Kültürün ve eğitimin 130 yıllık hafızası
1895 yılında Sultan 2. Abdülhamid’in talimatıyla kurulan Yozgat Lisesi, Anadolu’da eğitimin yalnızca dört duvardan ibaret olmadığını gösteren örneklerden biri. Yalnızca mezun verdiği yıllar değil, yetiştirdiği isimlerle de hafızalara kazınan lise; zamanın akışına, ideolojilerin değişimine, hatta eğitim politikalarına rağmen ayakta kaldı.
Yozgatlıların “Taş Mektep” ya da “Sarı Mektep” adlarıyla andığı bu okul, edebiyatçıdan anayasa mahkemesi başkanına, siyasetçiden akademisyene uzanan geniş bir yelpazede önemli isimler yetiştirdi. Cemil Çiçek, Haşim Kılıç, Taha Akyol gibi tanınmış mezunları, okulun yalnızca yerel değil, ulusal ölçekte de nasıl bir etki alanına sahip olduğunu ortaya koyuyor.
Okulda görev yapan öğretmenlerden Mustafa Telli’ye göre, bu yapı sadece bir eğitim binası değil, aynı zamanda bir kültür hazinesi. 2017 yılında kurulan İl Eğitim Tarih Müzesi’nin de burada yer alması tesadüf değil.

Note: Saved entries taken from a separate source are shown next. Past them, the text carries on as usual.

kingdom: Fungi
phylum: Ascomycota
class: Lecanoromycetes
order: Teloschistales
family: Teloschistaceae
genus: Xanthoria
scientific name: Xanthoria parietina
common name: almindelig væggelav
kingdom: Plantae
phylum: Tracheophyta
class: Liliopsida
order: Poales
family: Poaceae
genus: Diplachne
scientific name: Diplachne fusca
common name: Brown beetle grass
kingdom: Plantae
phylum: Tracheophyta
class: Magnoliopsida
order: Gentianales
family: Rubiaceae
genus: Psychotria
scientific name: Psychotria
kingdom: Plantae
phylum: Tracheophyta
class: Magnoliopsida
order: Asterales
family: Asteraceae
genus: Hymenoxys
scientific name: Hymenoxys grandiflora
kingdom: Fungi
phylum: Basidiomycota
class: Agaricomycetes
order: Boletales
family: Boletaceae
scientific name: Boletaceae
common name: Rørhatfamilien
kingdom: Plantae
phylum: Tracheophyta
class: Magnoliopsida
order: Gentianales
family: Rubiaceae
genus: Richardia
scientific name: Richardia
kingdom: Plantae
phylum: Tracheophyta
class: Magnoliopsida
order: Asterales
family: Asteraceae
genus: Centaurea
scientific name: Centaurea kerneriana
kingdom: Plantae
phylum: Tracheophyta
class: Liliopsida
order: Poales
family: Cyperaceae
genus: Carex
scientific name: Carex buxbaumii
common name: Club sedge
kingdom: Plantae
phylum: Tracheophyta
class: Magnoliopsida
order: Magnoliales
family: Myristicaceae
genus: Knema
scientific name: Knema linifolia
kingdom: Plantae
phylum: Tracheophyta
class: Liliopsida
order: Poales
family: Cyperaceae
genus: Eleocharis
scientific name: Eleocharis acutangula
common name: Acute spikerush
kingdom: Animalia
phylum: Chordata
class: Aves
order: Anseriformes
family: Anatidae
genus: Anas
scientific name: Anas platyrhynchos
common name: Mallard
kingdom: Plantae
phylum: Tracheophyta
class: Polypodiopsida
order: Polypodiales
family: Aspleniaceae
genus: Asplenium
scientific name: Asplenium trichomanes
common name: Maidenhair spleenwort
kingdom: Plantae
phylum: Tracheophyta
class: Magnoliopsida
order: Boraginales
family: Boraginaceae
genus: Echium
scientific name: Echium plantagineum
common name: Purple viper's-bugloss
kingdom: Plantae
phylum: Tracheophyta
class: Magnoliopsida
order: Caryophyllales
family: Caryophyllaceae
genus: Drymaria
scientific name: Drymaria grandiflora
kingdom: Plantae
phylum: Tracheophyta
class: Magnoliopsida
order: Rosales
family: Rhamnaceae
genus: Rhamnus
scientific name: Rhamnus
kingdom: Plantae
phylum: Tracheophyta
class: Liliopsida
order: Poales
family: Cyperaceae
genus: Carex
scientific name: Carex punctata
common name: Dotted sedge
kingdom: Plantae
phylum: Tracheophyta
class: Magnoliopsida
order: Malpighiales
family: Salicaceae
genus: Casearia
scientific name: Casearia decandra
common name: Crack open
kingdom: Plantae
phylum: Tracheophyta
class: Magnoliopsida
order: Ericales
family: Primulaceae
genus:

Fizik ve biyoloji laboratuvarlarının arşivinden ders kitaplarına kadar yüzlerce materyal, bugün ziyaretçilere açık bir müze düzeninde korunuyor.
Öte yandan, Yozgat’ın en büyük ikinci kütüphanesine ev sahipliği yapan okulda barkod sistemine geçişle birlikte hem öğrenciler hem de araştırmacılar için çağdaş bir erişim modeli oluşturulmuş durumda.
Taş duvarlarının ardında yalnızca bilgi değil, zamanın tanıklığı da saklı. 130 yıl önce temelleri atılan bu okul, bugün hâlâ yeni kuşaklara ışık tutuyor. Ve her mezunuyla, bu taş mektebin hikâyesi biraz daha büyüyor.